IRAN

IRAN: Misconduct prompts call for ethical standards

As a result of plagiarism and academic misconduct scandals associated with the country's newly appointed Science Minister, Iranian professors in US-based universities and research centres have called on their peers at home to uphold high ethical standards, including safeguarding the integrity of the academy, curriculum, scholarly contributions and publications.

Despite questions being raised about his academic credentials, the Iranian parliament approved the nomination by President Mahmoud Ahmadinejad of 52-year-old space scientist Kamran Daneshjo as the country's new Science, Research and Technology Minister.

Daneshjou, the former election chief who oversaw the disputed vote tally in June, is a professor at the Tehran-based school of mechanical engineering of the University of Science and Technology, the same institution from which Ahmadinejad graduated.

Daneshjo's official biography indicates he holds a doctoral degree in aerospace engineering from Imperial College, London and that he has a degree from the Amirkabir University of Technology in Iran. The curriculum vitae on his website lists numerous articles in English and Farsi dated to 1999.

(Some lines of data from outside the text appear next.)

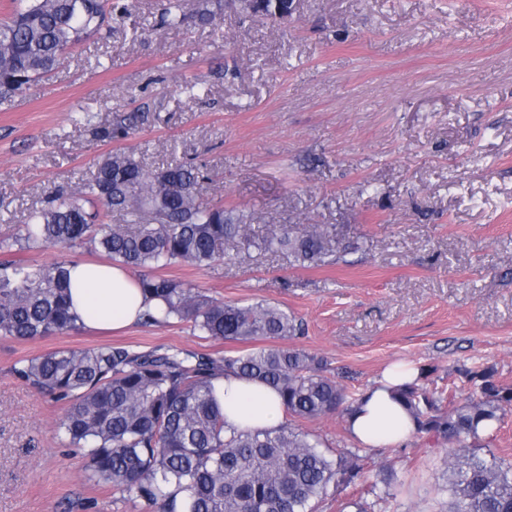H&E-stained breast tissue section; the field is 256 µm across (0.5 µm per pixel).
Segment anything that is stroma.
Listing matches in <instances>:
<instances>
[{
    "mask_svg": "<svg viewBox=\"0 0 512 512\" xmlns=\"http://www.w3.org/2000/svg\"><path fill=\"white\" fill-rule=\"evenodd\" d=\"M131 2L0 106V237L113 152L202 163L203 199L247 214L253 234L326 224L338 244L303 267L234 241L224 261L156 275L280 306L305 327L288 346L351 389L395 361L432 368L456 404L461 365L512 386V0H294L285 21L228 9L221 27L177 30L160 26L159 0ZM127 117L132 133L111 137ZM103 345L246 348L187 321L0 337V512H151L87 482L57 434L65 404L10 373ZM446 453L425 436L374 449L367 469L395 471L386 512H448Z\"/></svg>",
    "mask_w": 512,
    "mask_h": 512,
    "instance_id": "obj_1",
    "label": "stroma"
}]
</instances>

But an investigation by reformist website Mowjcamp.com says Daneshjo has lied about his academic credentials in claiming that he obtained a British university degree and that no evidence exists of him finishing a degree in Iran.

On 22 September, Nature magazine pointed out uncanny similarities between a 2009 paper co-authored by Daneshjou and published in the Springer journal Engineering with Computers and a 2002 paper published by South Korean researchers in the Journal of Physics D: Applied Physics in 2002. As a result, the Springer journal labelled the article online as "retracted" and included an erratum.

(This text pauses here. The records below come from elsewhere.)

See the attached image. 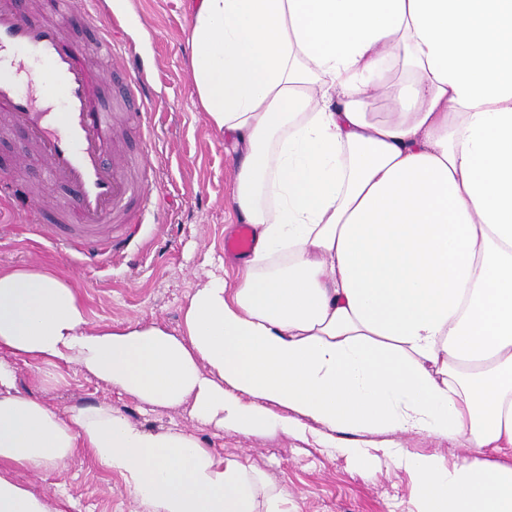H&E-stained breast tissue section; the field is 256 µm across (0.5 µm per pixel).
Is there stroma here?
Instances as JSON below:
<instances>
[{
    "label": "stroma",
    "mask_w": 512,
    "mask_h": 512,
    "mask_svg": "<svg viewBox=\"0 0 512 512\" xmlns=\"http://www.w3.org/2000/svg\"><path fill=\"white\" fill-rule=\"evenodd\" d=\"M117 9L118 49L134 54L151 77L146 124L154 166L146 179L156 210L153 223L142 225L136 236L139 256L132 264L117 257L107 265L76 268L36 232L18 231L17 217L0 212V268L36 265L65 277L82 298L90 323H157L176 334L188 296L208 273L224 267L232 282L242 265L241 257L224 252L225 237L239 224L230 208L234 159L195 104L185 0H118ZM0 157L9 166L8 177L54 199L64 195V187L47 180L32 158L24 132L0 129ZM20 157L27 160L21 169L14 165ZM17 369L21 389L62 413L107 401L147 427L191 424L187 409L148 407L109 393L71 368H62V382L51 386L41 385L25 362ZM200 436L220 454L246 455L258 471L287 489L298 512H409L411 481L405 471L393 466L375 473L359 470L324 447L313 430L245 435L207 429ZM24 480L50 499L54 512H130L131 496L120 477L80 457L64 472L28 474Z\"/></svg>",
    "instance_id": "35a3bbf8"
}]
</instances>
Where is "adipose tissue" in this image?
Segmentation results:
<instances>
[{"label":"adipose tissue","instance_id":"obj_1","mask_svg":"<svg viewBox=\"0 0 512 512\" xmlns=\"http://www.w3.org/2000/svg\"><path fill=\"white\" fill-rule=\"evenodd\" d=\"M186 8L198 106L236 156L231 209L255 246L235 282L194 291L178 335L90 325L65 279L0 269V512H53L18 474L79 454L133 512H289L286 489L195 428L310 421L357 468L403 469L414 512H512V0ZM19 359L44 384L68 367L188 407L192 425L108 402L60 413L20 389ZM410 432L463 454L409 452Z\"/></svg>","mask_w":512,"mask_h":512}]
</instances>
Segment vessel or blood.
<instances>
[{
	"label": "vessel or blood",
	"instance_id": "1",
	"mask_svg": "<svg viewBox=\"0 0 512 512\" xmlns=\"http://www.w3.org/2000/svg\"><path fill=\"white\" fill-rule=\"evenodd\" d=\"M89 4L85 20L96 33L94 49L112 62L103 72L92 71L66 38L75 18V0H54L55 17L50 21L18 9L14 0H0V71H10L6 77L0 74V125L24 131L49 178L69 190L59 203L30 195L20 184L5 183L0 185V201L19 206L25 221L79 268L99 264L114 251L127 253L136 228L145 221L134 214V204L148 194L130 170L135 164L151 166L149 151L131 159L113 137L115 108L143 122L148 80L113 43L119 25L115 14L104 0ZM33 60L49 67L64 95L63 111H45L31 92L21 90ZM117 77L125 88L116 106L110 98L97 96L95 88ZM253 247L246 224L224 240L228 254L245 255Z\"/></svg>",
	"mask_w": 512,
	"mask_h": 512
}]
</instances>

In an open letter issued on 9 October, Iranian scientists wrote that "[academic misconduct] ....is not only demoralising to the society at-large, but more devastatingly detrimental to the stature of the higher education system as a whole in the eye of the public and world opinions. Such tragedy will in turn seriously undermine the faculty and student exchange opportunities with sister institutions worldwide."

Davood Rahni, a professor of chemistry at Pace University and one of the US-based Iranian scientists who signed the open letter, said: "The bottom line is when the university leaders who later become government leaders violate such basic rule of conducts, what could one expect from millions of students?"

To avoid that, Rahni said every discipline must have an independent peer-review system that linked publications emerging from that subject to ensure they were original. This would safeguard the curriculum integrity and the advanced degrees and dissertations given in that subject.